Daniel Ebersoldt wusste die Kreise von Battweilers Pascal Rauch gut einzudämmen. Eine Vielzahl an Ballkontakten, wie es für einen Sechser üblich ist, hatte der 26-Jährige nicht, dafür war er wie bei seinem ersten Saisontreffer oft an der richtigen Stelle. Geschickt im Stellungsspiel und Timing ging er ins Kopfballduell mit dem um einen Kopf größeren Jan Böhr. Der Battweilerer hatte die schlechtere Position zum Ball und knallte Ebersoldt in den Rücken. Den fälligen Freistoß brachte Steven Hörner genau auf die Stirn von Markus Bolies (70.), der aber in Keeper Meyer seinen Meister fand.

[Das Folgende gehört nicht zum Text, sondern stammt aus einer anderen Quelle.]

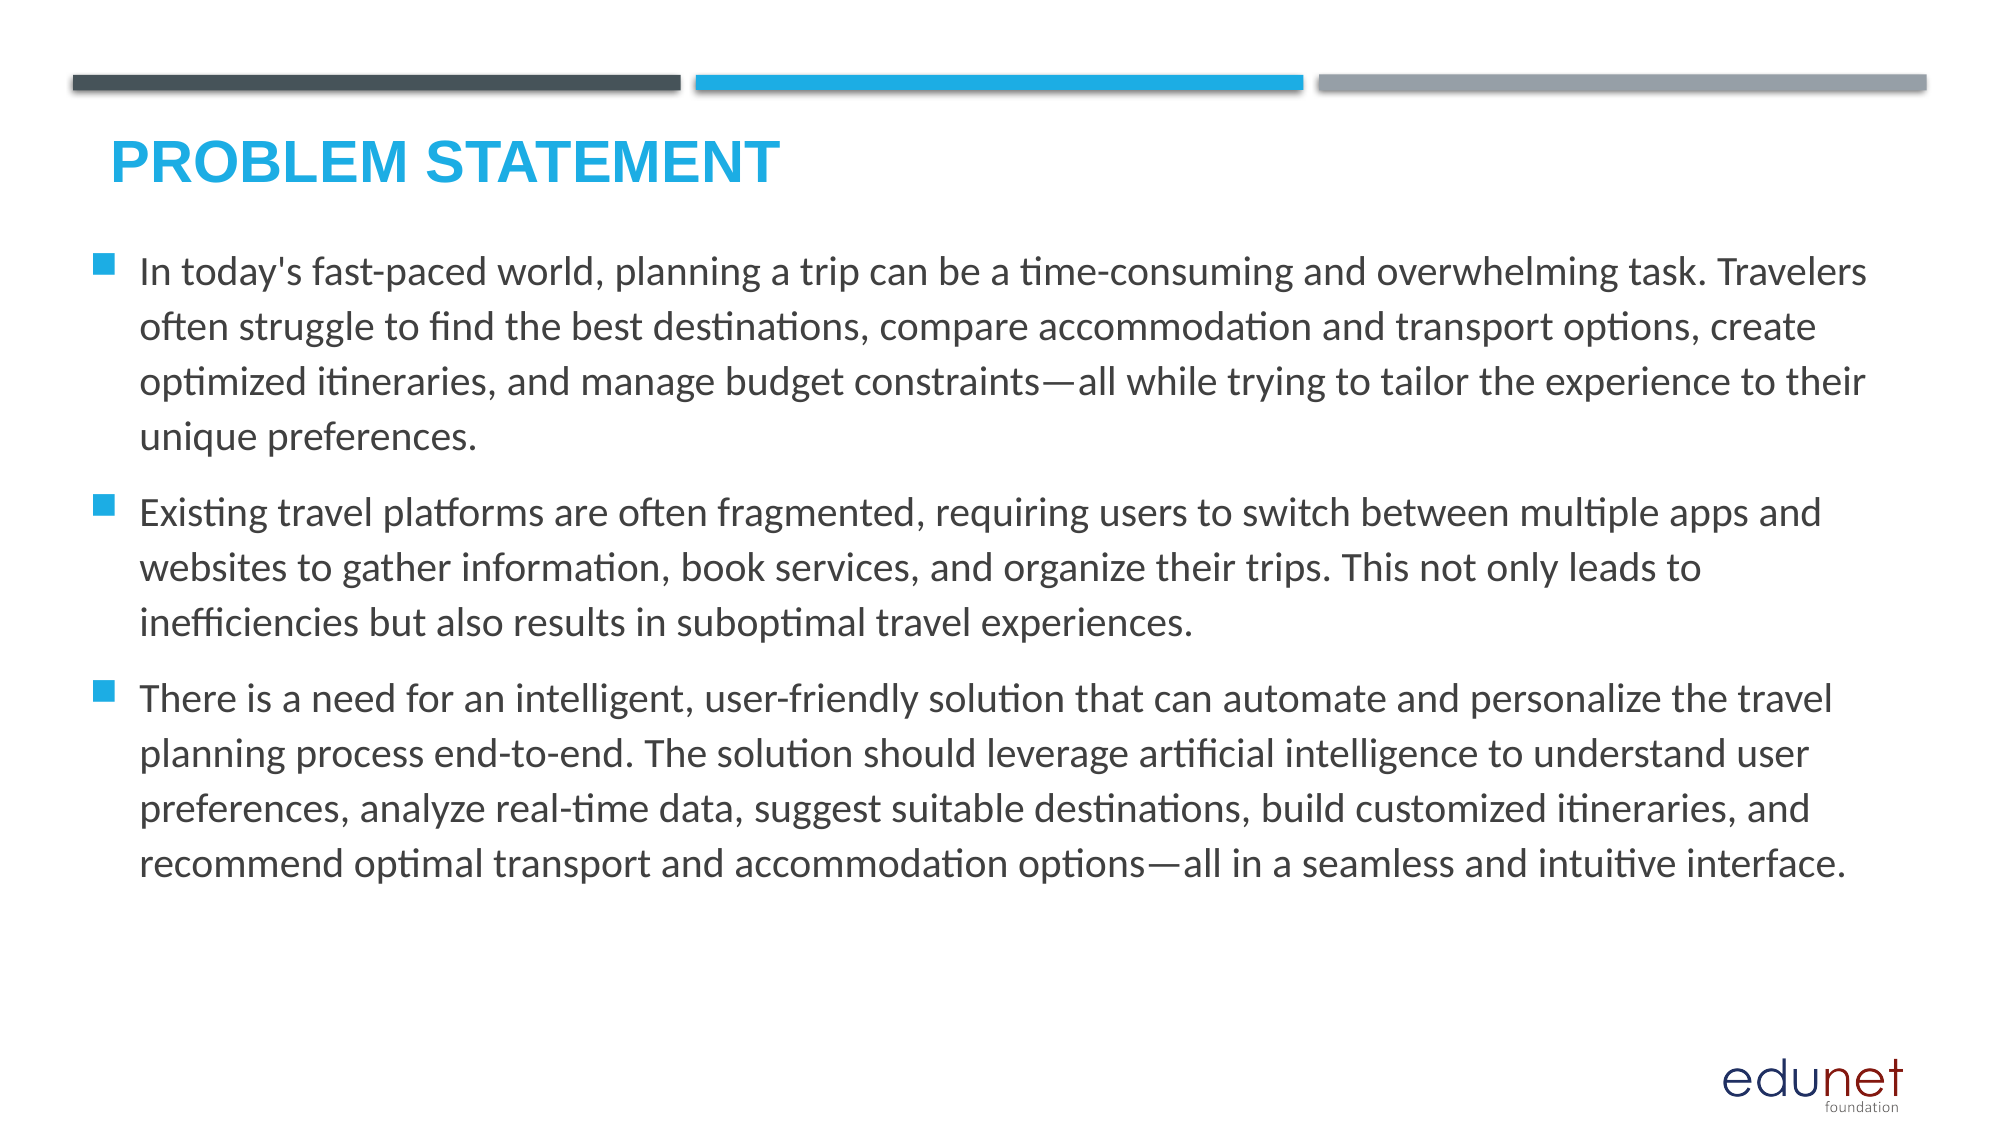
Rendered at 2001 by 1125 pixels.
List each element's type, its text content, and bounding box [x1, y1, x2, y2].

list In today's fast-paced world, planning a trip can be a time-consuming and overwhelming task. Travelers often struggle to find the best destinations, compare accommodation and transport options, create optimized itineraries, and manage budget constraints—all while trying to tailor the experience to their unique preferences. Existing travel platforms are often fragmented, requiring users to switch between multiple apps and websites to gather information, book services, and organize their trips. This not only leads to inefficiencies but also results in suboptimal travel experiences. There is a need for an intelligent, user-friendly solution that can automate and personalize the travel planning process end-to-end. The solution should leverage artificial intelligence to understand user preferences, analyze real-time data, suggest suitable destinations, build customized itineraries, and recommend optimal transport and accommodation options—all in a seamless and intuitive interface. [74, 203, 1884, 970]
title Problem Statement [95, 115, 1905, 203]
picture [1719, 1056, 1905, 1116]
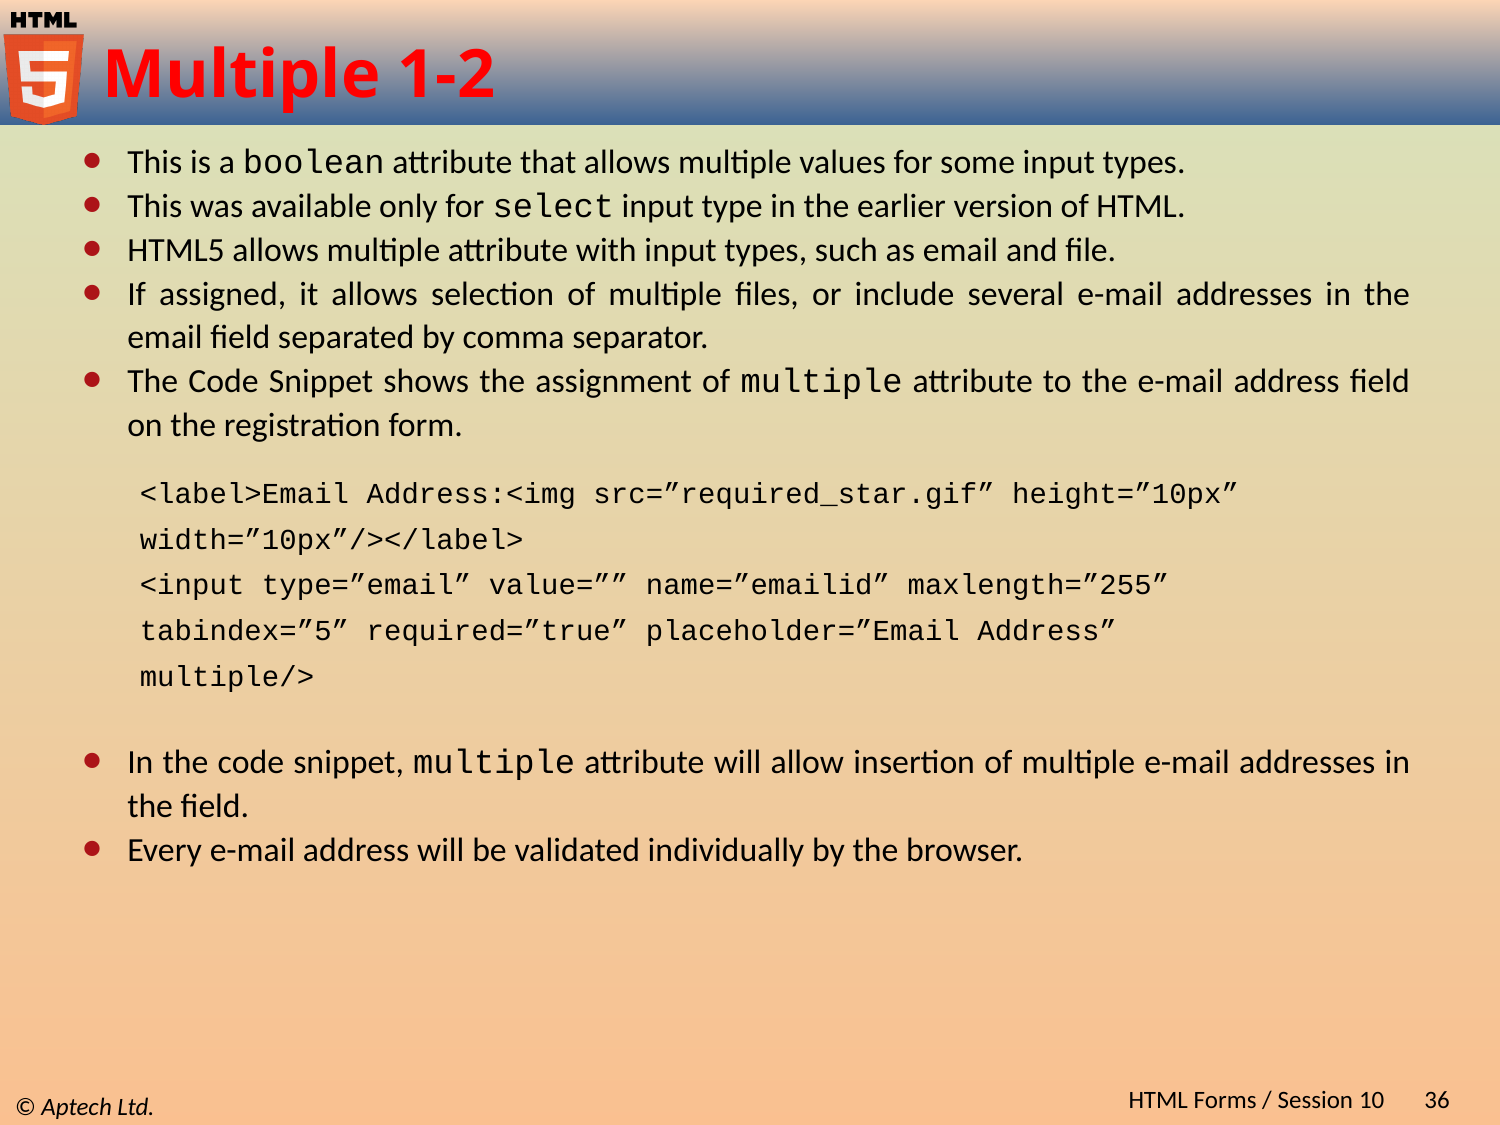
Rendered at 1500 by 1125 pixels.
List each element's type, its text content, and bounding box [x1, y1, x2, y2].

slide_number 36 [1400, 1084, 1465, 1113]
picture [0, 12, 100, 125]
title Multiple 1-2 [87, 37, 1338, 106]
footer HTML Forms / Session 10 [412, 1084, 1400, 1113]
text_box <label>Email Address:<img src=”required_star.gif” height=”10px” width=”10px”/></label> <input type=”email” value=”” name=”emailid” maxlength=”255” tabindex=”5” required=”true” placeholder=”Email Address” multiple/> [125, 500, 1425, 712]
text_box In the code snippet, multiple attribute will allow insertion of multiple e-mail addresses in the field. Every e-mail address will be validated individually by the browser. [37, 712, 1425, 938]
text_box This is a boolean attribute that allows multiple values for some input types. This was available only for select input type in the earlier version of HTML. HTML5 allows multiple attribute with input types, such as email and file. If assigned, it allows selection of multiple files, or include several e-mail addresses in the email field separated by comma separator. The Code Snippet shows the assignment of multiple attribute to the e-mail address field on the registration form. [37, 137, 1425, 488]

Ebersoldt: Traumtor war so nicht geplant

Pech hatte der emsige Ebersoldt dann, als er einen zweiten Schussversuch unternahm und ihm Mitspieler Pascal Bosche dazwischen rannte und ihn mit dem Oberschenkel blockte. Zwei Minuten vor dem Schlusspfiff war noch mal eine direkte Abschlussmöglichkeit für den Kaufmann im Baustoffhandel da, er zog allerdings zurück und überließ den Ball dem mitgelaufenen Steven Hörner, der das Gehäuse verfehlte. „Dem Trainer nimmt man die Gelegenheit nicht weg“, erklärte Ebersoldt hernach dazu schmunzelnd.

Leßmeister hatte zuvor schon per sattem Schuss zum 4:0 (85.) den Deckel darauf gemacht. Während Sven Heilmann seiner eigenen vergebenen Chance nachtrauerte und dem wegen Foulspiels nicht gegebenen Anschlusstreffer (75.) zum 3:1, verließ Ebersoldt zufrieden den Platz. „Unsere Spielanlage war heute sogar besser als in der vergangenen Woche beim 11:0 gegen Bottenbach, auch wenn wir vieles liegenließen, weil der letzte Pass nicht ankam“, befand er zum Heimsieg auf dem Contwiger Kunstrasenplatz vor 80 Zuschauern. Sein Traumtor war so nicht geplant. „Ich habe mit links geschossen, bin aber Rechtsfuß, darum wollte ich ihn erst stoppen. Aber so kann man ihn auch mal machen“, erklärte er lachend.